> Information shown

********************

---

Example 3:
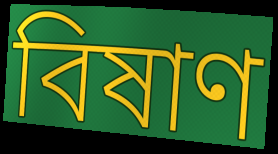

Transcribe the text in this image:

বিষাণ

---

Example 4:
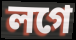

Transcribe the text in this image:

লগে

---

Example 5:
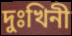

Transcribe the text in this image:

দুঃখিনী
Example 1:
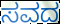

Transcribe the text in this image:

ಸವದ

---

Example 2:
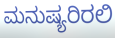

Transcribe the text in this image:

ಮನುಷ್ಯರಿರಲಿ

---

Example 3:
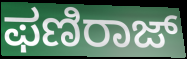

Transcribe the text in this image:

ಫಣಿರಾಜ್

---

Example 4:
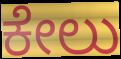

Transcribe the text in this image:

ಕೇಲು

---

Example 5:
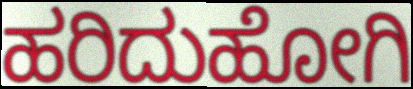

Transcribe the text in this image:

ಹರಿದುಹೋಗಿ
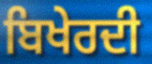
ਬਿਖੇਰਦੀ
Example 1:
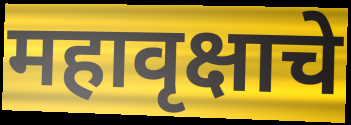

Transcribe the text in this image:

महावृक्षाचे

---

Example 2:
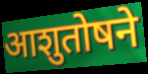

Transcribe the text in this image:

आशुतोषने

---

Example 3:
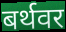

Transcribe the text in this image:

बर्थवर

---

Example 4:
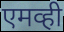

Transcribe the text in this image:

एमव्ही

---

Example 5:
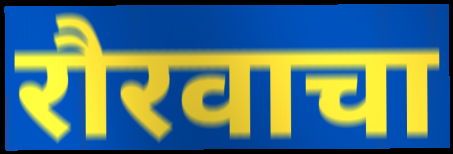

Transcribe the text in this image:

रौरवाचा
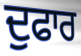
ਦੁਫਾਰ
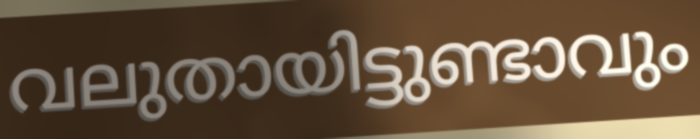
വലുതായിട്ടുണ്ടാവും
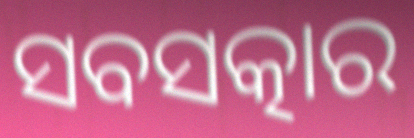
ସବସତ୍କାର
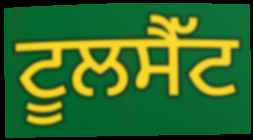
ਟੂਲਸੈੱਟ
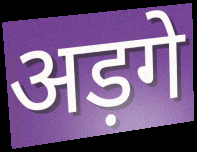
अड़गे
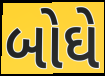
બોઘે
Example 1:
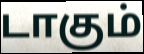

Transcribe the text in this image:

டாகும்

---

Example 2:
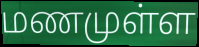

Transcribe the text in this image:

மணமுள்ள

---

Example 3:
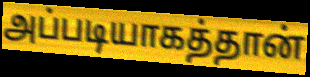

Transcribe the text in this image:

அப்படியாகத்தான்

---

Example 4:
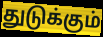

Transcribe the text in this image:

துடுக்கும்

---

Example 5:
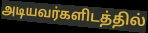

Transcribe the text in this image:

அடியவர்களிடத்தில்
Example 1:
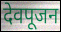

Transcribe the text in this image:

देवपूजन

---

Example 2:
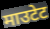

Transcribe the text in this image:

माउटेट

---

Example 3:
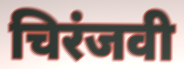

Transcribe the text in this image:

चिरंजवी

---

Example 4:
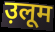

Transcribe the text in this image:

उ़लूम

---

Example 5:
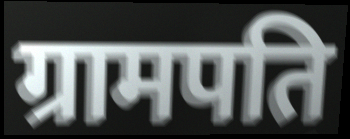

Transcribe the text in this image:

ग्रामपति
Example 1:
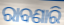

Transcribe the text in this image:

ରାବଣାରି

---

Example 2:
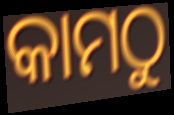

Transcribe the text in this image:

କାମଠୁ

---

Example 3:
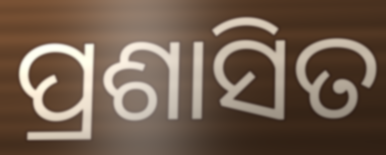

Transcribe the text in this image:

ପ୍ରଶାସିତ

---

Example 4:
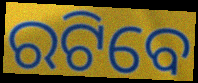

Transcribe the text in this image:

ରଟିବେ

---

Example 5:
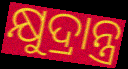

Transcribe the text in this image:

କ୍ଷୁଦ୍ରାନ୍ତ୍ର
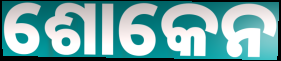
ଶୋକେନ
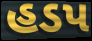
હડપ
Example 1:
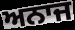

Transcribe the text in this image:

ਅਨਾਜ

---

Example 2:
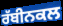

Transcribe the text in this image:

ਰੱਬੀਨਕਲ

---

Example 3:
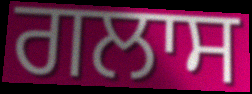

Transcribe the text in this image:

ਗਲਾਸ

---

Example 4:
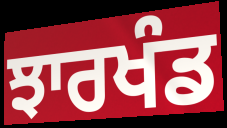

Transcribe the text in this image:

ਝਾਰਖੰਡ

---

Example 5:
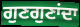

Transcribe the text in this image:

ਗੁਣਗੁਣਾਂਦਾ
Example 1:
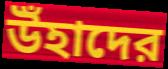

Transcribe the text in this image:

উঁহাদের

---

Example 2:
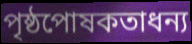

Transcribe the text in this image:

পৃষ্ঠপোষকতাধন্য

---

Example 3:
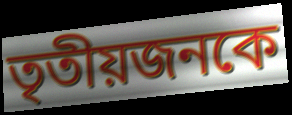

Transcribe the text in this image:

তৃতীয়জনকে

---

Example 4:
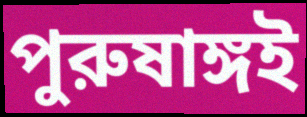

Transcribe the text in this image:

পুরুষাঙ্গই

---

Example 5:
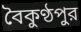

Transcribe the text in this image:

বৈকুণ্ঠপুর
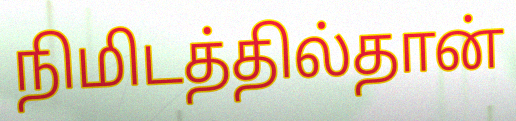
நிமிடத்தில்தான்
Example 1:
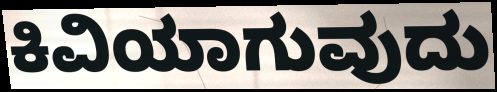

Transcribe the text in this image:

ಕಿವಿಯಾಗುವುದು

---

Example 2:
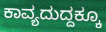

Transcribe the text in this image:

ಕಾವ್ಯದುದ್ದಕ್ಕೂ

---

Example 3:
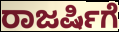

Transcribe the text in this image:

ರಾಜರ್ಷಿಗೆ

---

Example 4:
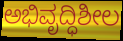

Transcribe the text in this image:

********************

> What you need to do
Reproduce the data verbatim and omit each image.

> Response area
---

Example 3:

Transcribe the text in this image:

বিষাণ

---

Example 4:

Transcribe the text in this image:

লগে

---

Example 5:

Transcribe the text in this image:

দুঃখিনী
Example 1:

Transcribe the text in this image:

ಸವದ

---

Example 2:

Transcribe the text in this image:

ಮನುಷ್ಯರಿರಲಿ

---

Example 3:

Transcribe the text in this image:

ಫಣಿರಾಜ್

---

Example 4:

Transcribe the text in this image:

ಕೇಲು

---

Example 5:

Transcribe the text in this image:

ಹರಿದುಹೋಗಿ
ਬਿਖੇਰਦੀ
Example 1:

Transcribe the text in this image:

महावृक्षाचे

---

Example 2:

Transcribe the text in this image:

आशुतोषने

---

Example 3:

Transcribe the text in this image:

बर्थवर

---

Example 4:

Transcribe the text in this image:

एमव्ही

---

Example 5:

Transcribe the text in this image:

रौरवाचा
ਦੁਫਾਰ
വലുതായിട്ടുണ്ടാവും
ସବସତ୍କାର
ਟੂਲਸੈੱਟ
अड़गे
બોઘે
Example 1:

Transcribe the text in this image:

டாகும்

---

Example 2:

Transcribe the text in this image:

மணமுள்ள

---

Example 3:

Transcribe the text in this image:

அப்படியாகத்தான்

---

Example 4:

Transcribe the text in this image:

துடுக்கும்

---

Example 5:

Transcribe the text in this image:

அடியவர்களிடத்தில்
Example 1:

Transcribe the text in this image:

देवपूजन

---

Example 2:

Transcribe the text in this image:

माउटेट

---

Example 3:

Transcribe the text in this image:

चिरंजवी

---

Example 4:

Transcribe the text in this image:

उ़लूम

---

Example 5:

Transcribe the text in this image:

ग्रामपति
Example 1:

Transcribe the text in this image:

ରାବଣାରି

---

Example 2:

Transcribe the text in this image:

କାମଠୁ

---

Example 3:

Transcribe the text in this image:

ପ୍ରଶାସିତ

---

Example 4:

Transcribe the text in this image:

ରଟିବେ

---

Example 5:

Transcribe the text in this image:

କ୍ଷୁଦ୍ରାନ୍ତ୍ର
ଶୋକେନ
હડપ
Example 1:

Transcribe the text in this image:

ਅਨਾਜ

---

Example 2:

Transcribe the text in this image:

ਰੱਬੀਨਕਲ

---

Example 3:

Transcribe the text in this image:

ਗਲਾਸ

---

Example 4:

Transcribe the text in this image:

ਝਾਰਖੰਡ

---

Example 5:

Transcribe the text in this image:

ਗੁਣਗੁਣਾਂਦਾ
Example 1:

Transcribe the text in this image:

উঁহাদের

---

Example 2:

Transcribe the text in this image:

পৃষ্ঠপোষকতাধন্য

---

Example 3:

Transcribe the text in this image:

তৃতীয়জনকে

---

Example 4:

Transcribe the text in this image:

পুরুষাঙ্গই

---

Example 5:

Transcribe the text in this image:

বৈকুণ্ঠপুর
நிமிடத்தில்தான்
Example 1:

Transcribe the text in this image:

ಕಿವಿಯಾಗುವುದು

---

Example 2:

Transcribe the text in this image:

ಕಾವ್ಯದುದ್ದಕ್ಕೂ

---

Example 3:

Transcribe the text in this image:

ರಾಜರ್ಷಿಗೆ

---

Example 4:

Transcribe the text in this image:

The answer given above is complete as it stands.